The white violets are blooming, at least next to the house.

It’s really starting to feel like spring here in North Pole, Alaska. Sunrise this morning was at 4:01 am and sunset will be at 11:37 pm this evening for 10 hours 36 minutes of potential sunlight, but civil twilight now lasts all night. Thanks to our screwed-up time zones the sun will set after midnight by the end of the month. Daily gain in day length has slowed down and will continue to slow until the solstice. Not that it makes a lot of difference, since it never gets darker than civil twilight.

Greenup has unquestionably arrived for the native trees.

We could still have frosts or snow, and I’m planting only the really cold-hardy plants like mint. Everything’s out hardening, though, and I’m no longer bringing the hardening plants in at night—at least as long as there is no frost warning in the forecast.

Native plants such as this wild rose have leafed out, though it's still a little early for flower buds.

The photos were all taken this morning, with the sun going in and out (mostly behind thin broken clouds.) It’s t-shirt and shorts weather. It’s been dry—the first local fire is being mopped up and I hope it’s not a warning of a smoke-filled summer to come.

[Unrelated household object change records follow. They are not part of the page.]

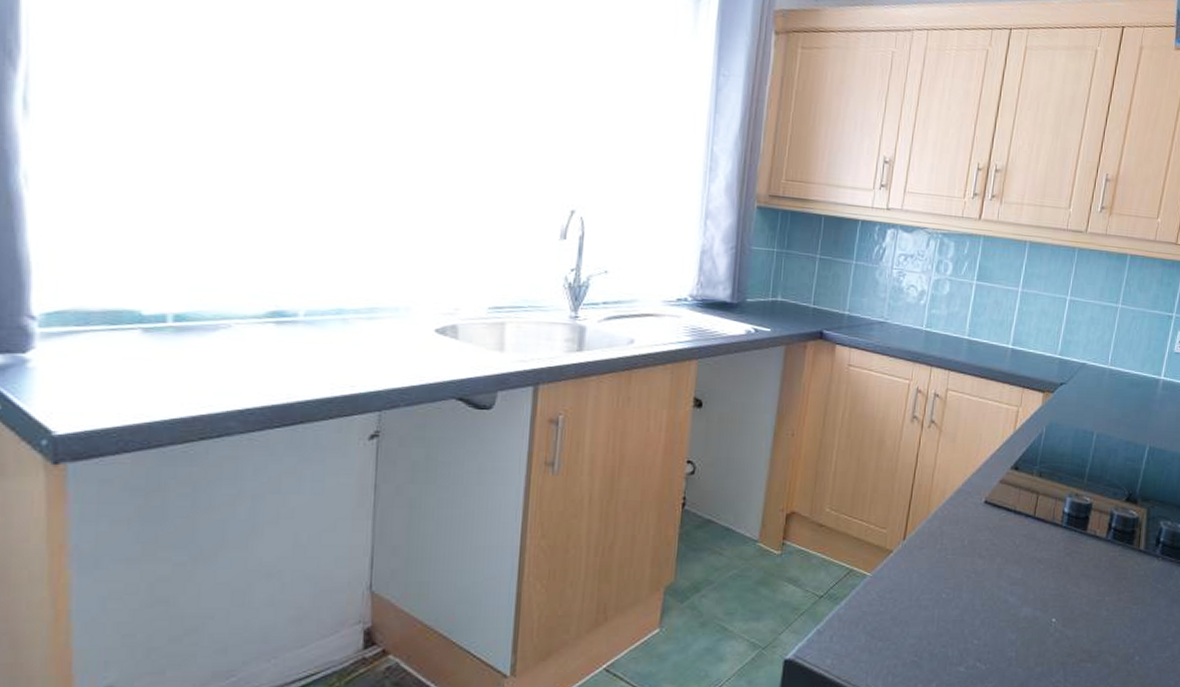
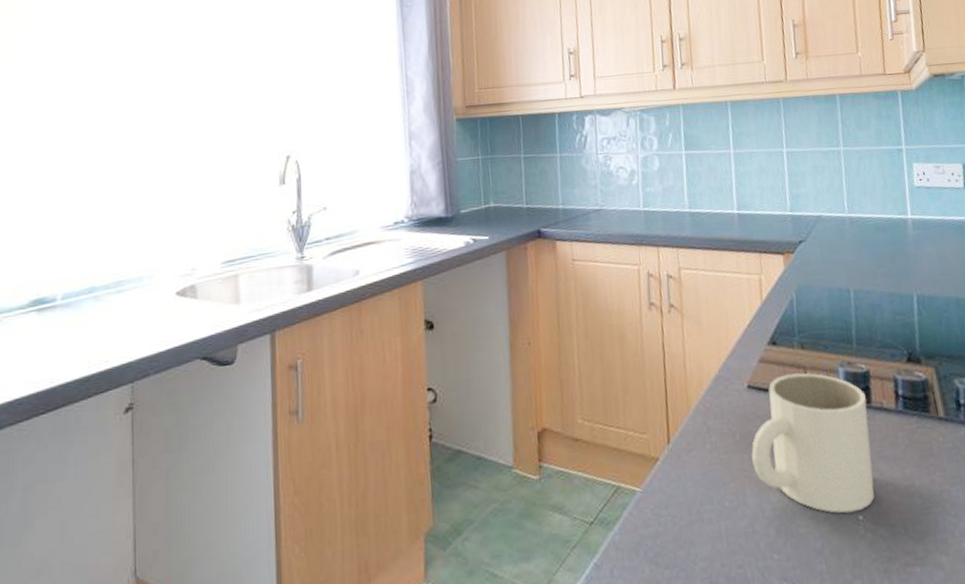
mug: none [973,496,1083,615] -> present [751,373,875,514]

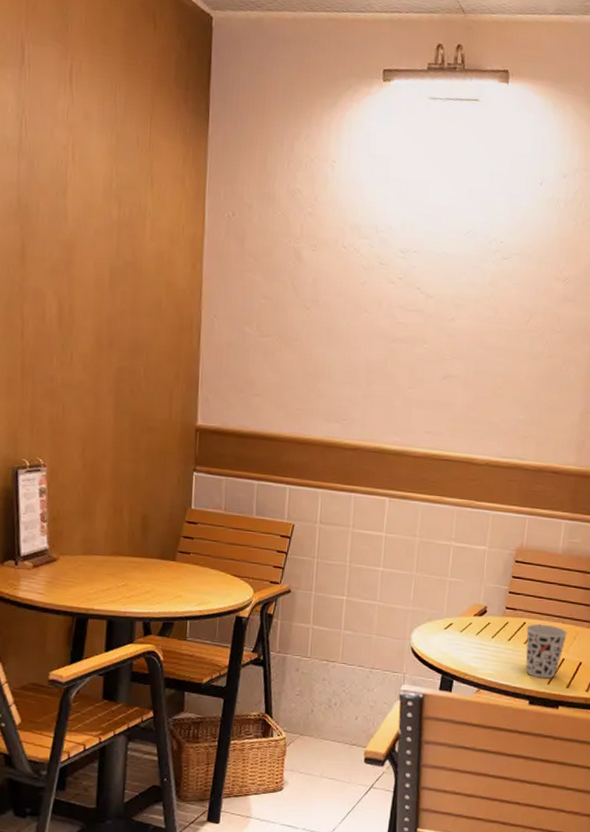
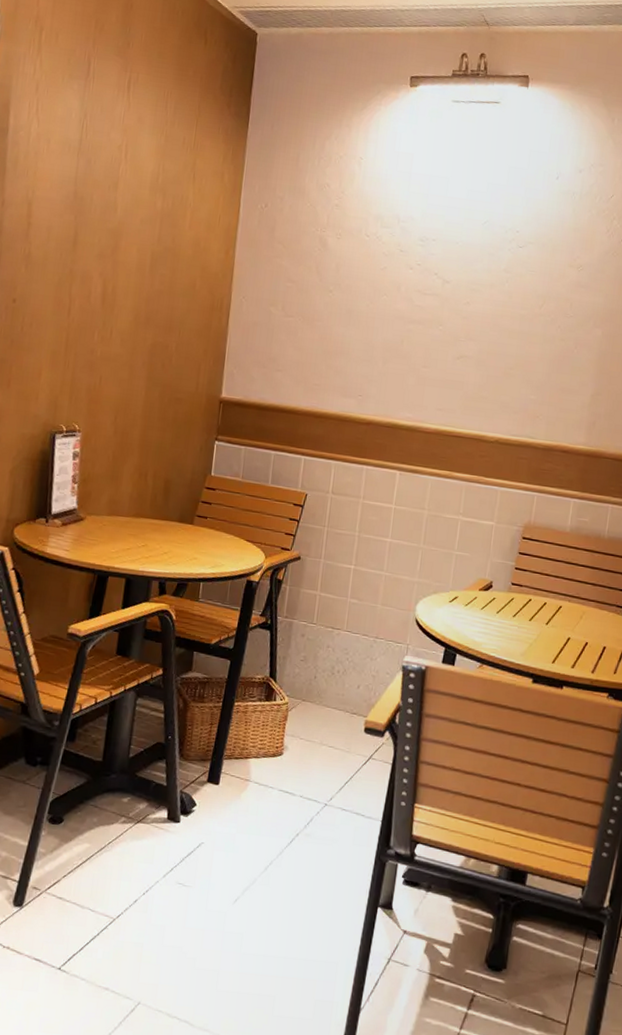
cup: present [525,624,568,679] -> none [530,601,574,658]

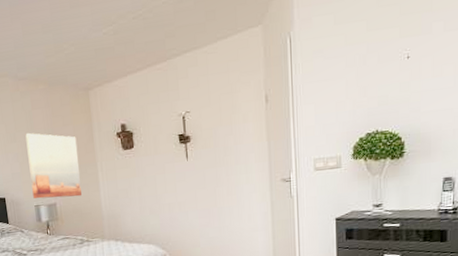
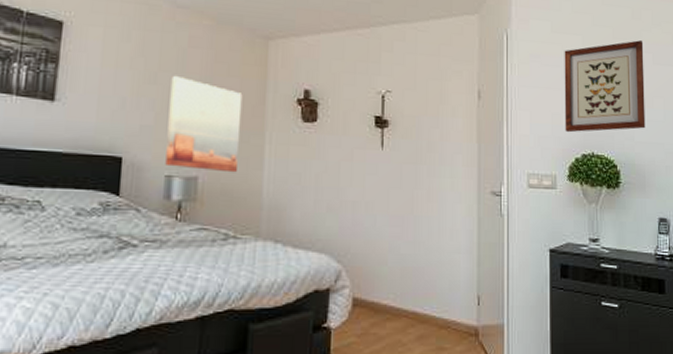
wall art: none [347,10,434,117] -> present [564,40,646,133]

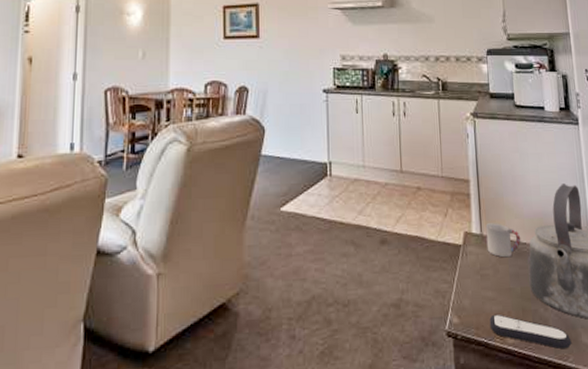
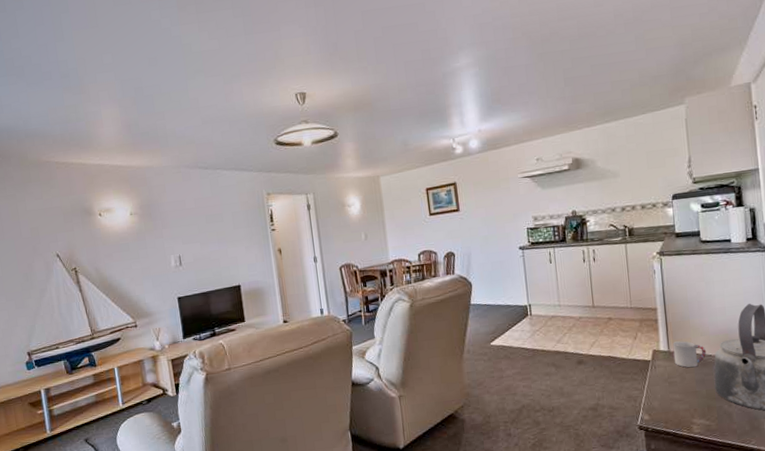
remote control: present [489,314,572,350] -> none [677,411,754,436]

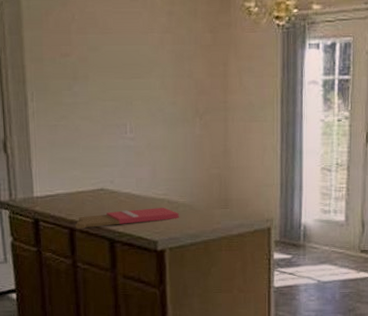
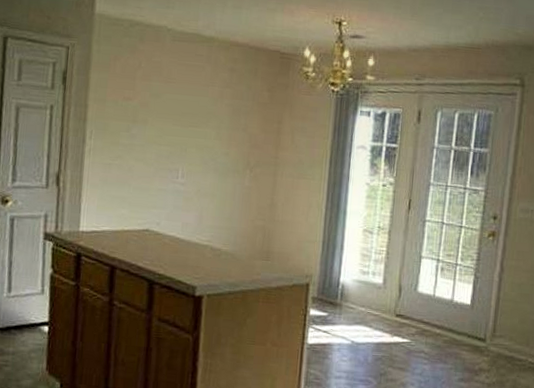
cutting board: present [75,208,179,229] -> none [116,253,221,267]

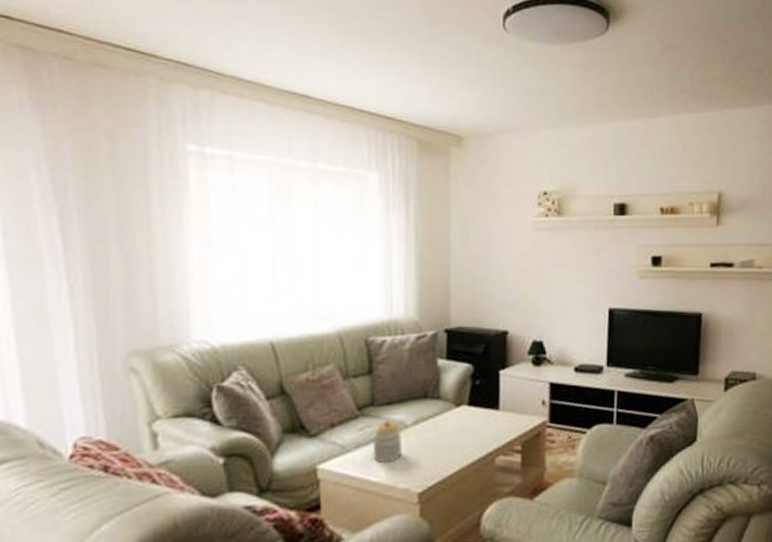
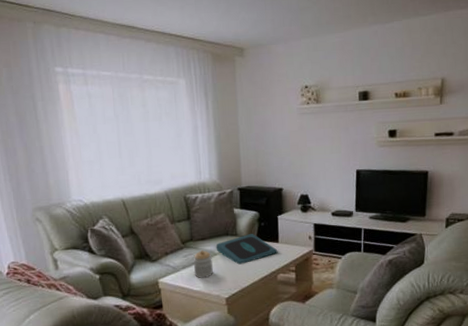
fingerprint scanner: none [408,395,498,442] -> present [216,233,278,265]

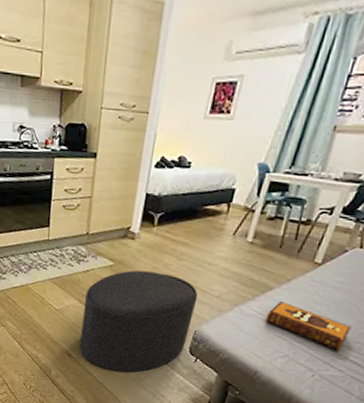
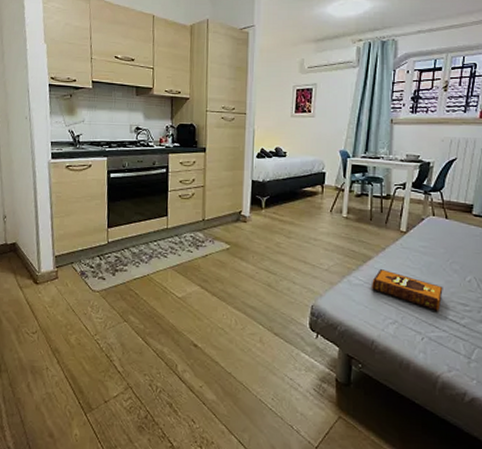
ottoman: present [79,270,198,373] -> none [205,251,309,358]

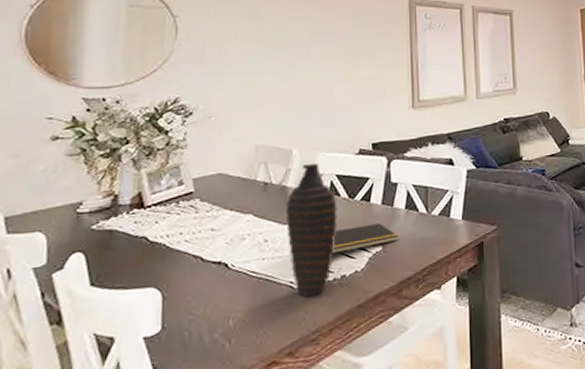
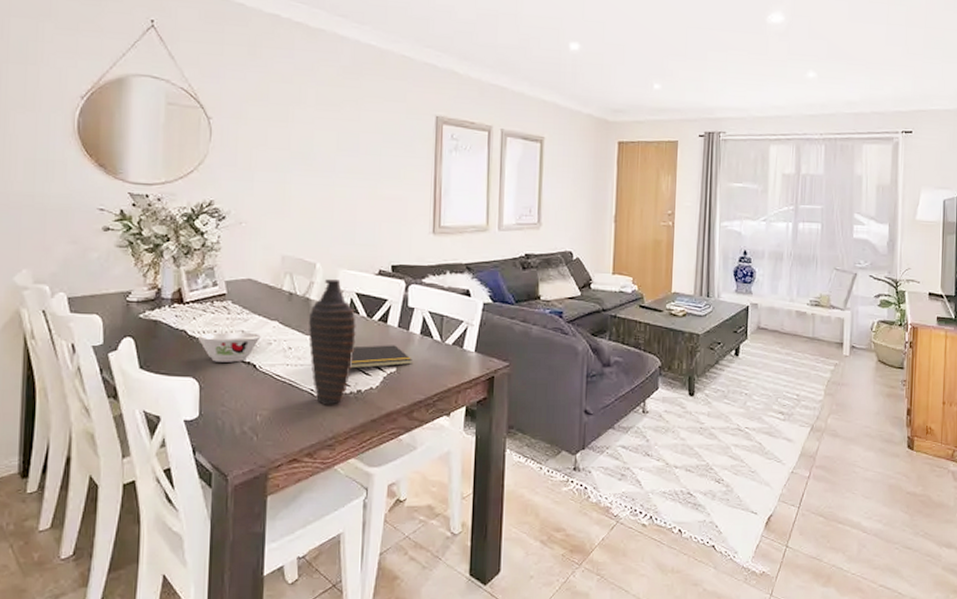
bowl: none [160,230,233,267] -> present [197,332,261,362]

Still, this time of year makes Alaska a great place to live.

Imported plants such as this Amur Maple are much slower, and I still can't tell whether some survived.

Those time zones? Alaska standard time is 135° W, an hour west of California. According to my GPS, I am currently at 147° 27’ W. Add in daylight savings, and local time is almost 2 hours ahead of what it should be by the sun. Hence sunset the following day at the height of summer. (Already, in Nome, which is officially on the same time zone as Fairbanks.)